> **Listed entries**:
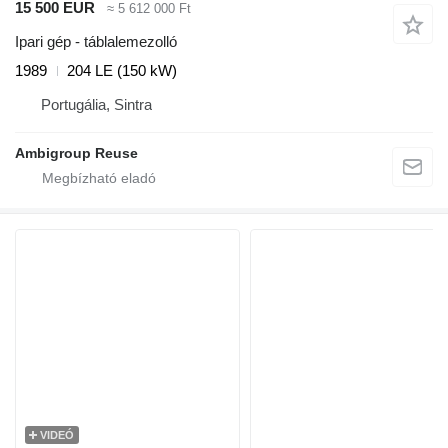
15 500 EUR
≈ 5 612 000 Ft
Ipari gép - táblalemezolló
1989
204 LE (150 kW)
Portugália, Sintra
Ambigroup Reuse
VIDEÓ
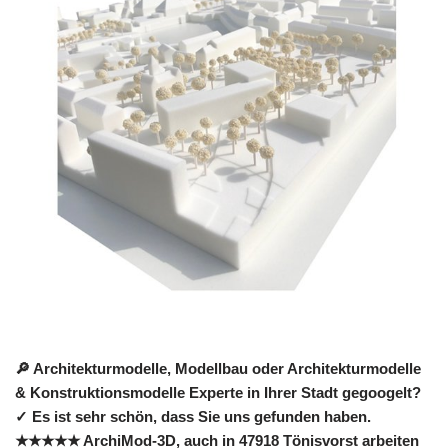
🔎 Architekturmodelle, Modellbau oder Architekturmodelle
& Konstruktionsmodelle Experte in Ihrer Stadt gegoogelt?
✓ Es ist sehr schön, dass Sie uns gefunden haben.
★★★★★ ArchiMod-3D, auch in 47918 Tönisvorst arbeiten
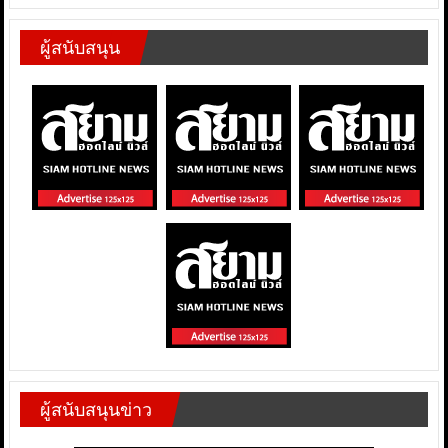
ผู้สนับสนุน
ผู้สนับสนุนข่าว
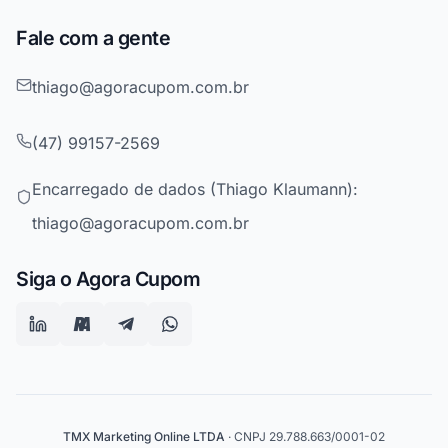
Fale com a gente
thiago@agoracupom.com.br
(47) 99157-2569
Encarregado de dados (Thiago Klaumann):
thiago@agoracupom.com.br
Siga o Agora Cupom
TMX Marketing Online LTDA
· CNPJ 29.788.663/0001-02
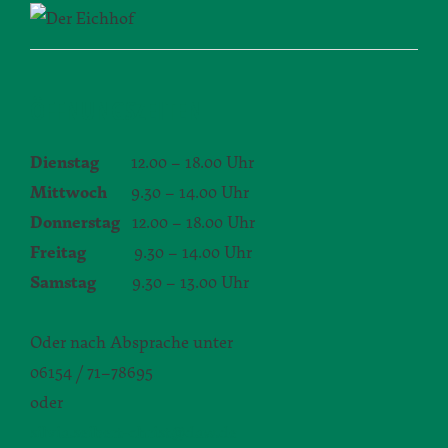
ÖFFNUNGSZEITEN
Dienstag
12.00 – 18.00 Uhr
Mittwoch
9.30 – 14.00 Uhr
Donnerstag
12.00 – 18.00 Uhr
Freitag
9.30 – 14.00 Uhr
Samstag
9.30 – 13.00 Uhr
Oder nach Absprache unter
06154 / 71–78695
oder
silvia.seibert-christ@daw.de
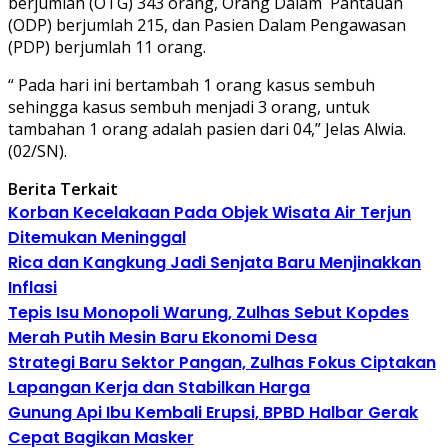
berjumlah (OTG) 343 orang, Orang Dalam Pantauan
(ODP) berjumlah 215, dan Pasien Dalam Pengawasan
(PDP) berjumlah 11 orang.
“ Pada hari ini bertambah 1 orang kasus sembuh
sehingga kasus sembuh menjadi 3 orang, untuk
tambahan 1 orang adalah pasien dari 04,” Jelas Alwia.
(02/SN).
Berita Terkait
Korban Kecelakaan Pada Objek Wisata Air Terjun
Ditemukan Meninggal
Rica dan Kangkung Jadi Senjata Baru Menjinakkan
Inflasi
Tepis Isu Monopoli Warung, Zulhas Sebut Kopdes
Merah Putih Mesin Baru Ekonomi Desa
Strategi Baru Sektor Pangan, Zulhas Fokus Ciptakan
Lapangan Kerja dan Stabilkan Harga
Gunung Api Ibu Kembali Erupsi, BPBD Halbar Gerak
Cepat Bagikan Masker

> **Problem to work on**: Turn every line of text in the material above into one numbered list, with one line per item and no blank lines. Leave out the pictures.

> **Task result**:
1. 15 500 EUR
2. ≈ 5 612 000 Ft
3. Ipari gép - táblalemezolló
4. 1989
5. 204 LE (150 kW)
6. Portugália, Sintra
7. Ambigroup Reuse
8. VIDEÓ
9. 🔎 Architekturmodelle, Modellbau oder Architekturmodelle
10. & Konstruktionsmodelle Experte in Ihrer Stadt gegoogelt?
11. ✓ Es ist sehr schön, dass Sie uns gefunden haben.
12. ★★★★★ ArchiMod-3D, auch in 47918 Tönisvorst arbeiten
13. ผู้สนับสนุน
14. ผู้สนับสนุนข่าว
15. Fale com a gente
16. thiago@agoracupom.com.br
17. (47) 99157-2569
18. Encarregado de dados (Thiago Klaumann):
19. thiago@agoracupom.com.br
20. Siga o Agora Cupom
21. TMX Marketing Online LTDA
22. · CNPJ 29.788.663/0001-02
23. ÖFFNUNGSZEITEN
24. Dienstag
25. 12.00 – 18.00 Uhr
26. Mittwoch
27. 9.30 – 14.00 Uhr
28. Donnerstag
29. 12.00 – 18.00 Uhr
30. Freitag
31. 9.30 – 14.00 Uhr
32. Samstag
33. 9.30 – 13.00 Uhr
34. Oder nach Absprache unter
35. 06154 / 71–78695
36. oder
37. silvia.seibert-christ@daw.de
38. berjumlah (OTG) 343 orang, Orang Dalam Pantauan
39. (ODP) berjumlah 215, dan Pasien Dalam Pengawasan
40. (PDP) berjumlah 11 orang.
41. “ Pada hari ini bertambah 1 orang kasus sembuh
42. sehingga kasus sembuh menjadi 3 orang, untuk
43. tambahan 1 orang adalah pasien dari 04,” Jelas Alwia.
44. (02/SN).
45. Berita Terkait
46. Korban Kecelakaan Pada Objek Wisata Air Terjun
47. Ditemukan Meninggal
48. Rica dan Kangkung Jadi Senjata Baru Menjinakkan
49. Inflasi
50. Tepis Isu Monopoli Warung, Zulhas Sebut Kopdes
51. Merah Putih Mesin Baru Ekonomi Desa
52. Strategi Baru Sektor Pangan, Zulhas Fokus Ciptakan
53. Lapangan Kerja dan Stabilkan Harga
54. Gunung Api Ibu Kembali Erupsi, BPBD Halbar Gerak
55. Cepat Bagikan Masker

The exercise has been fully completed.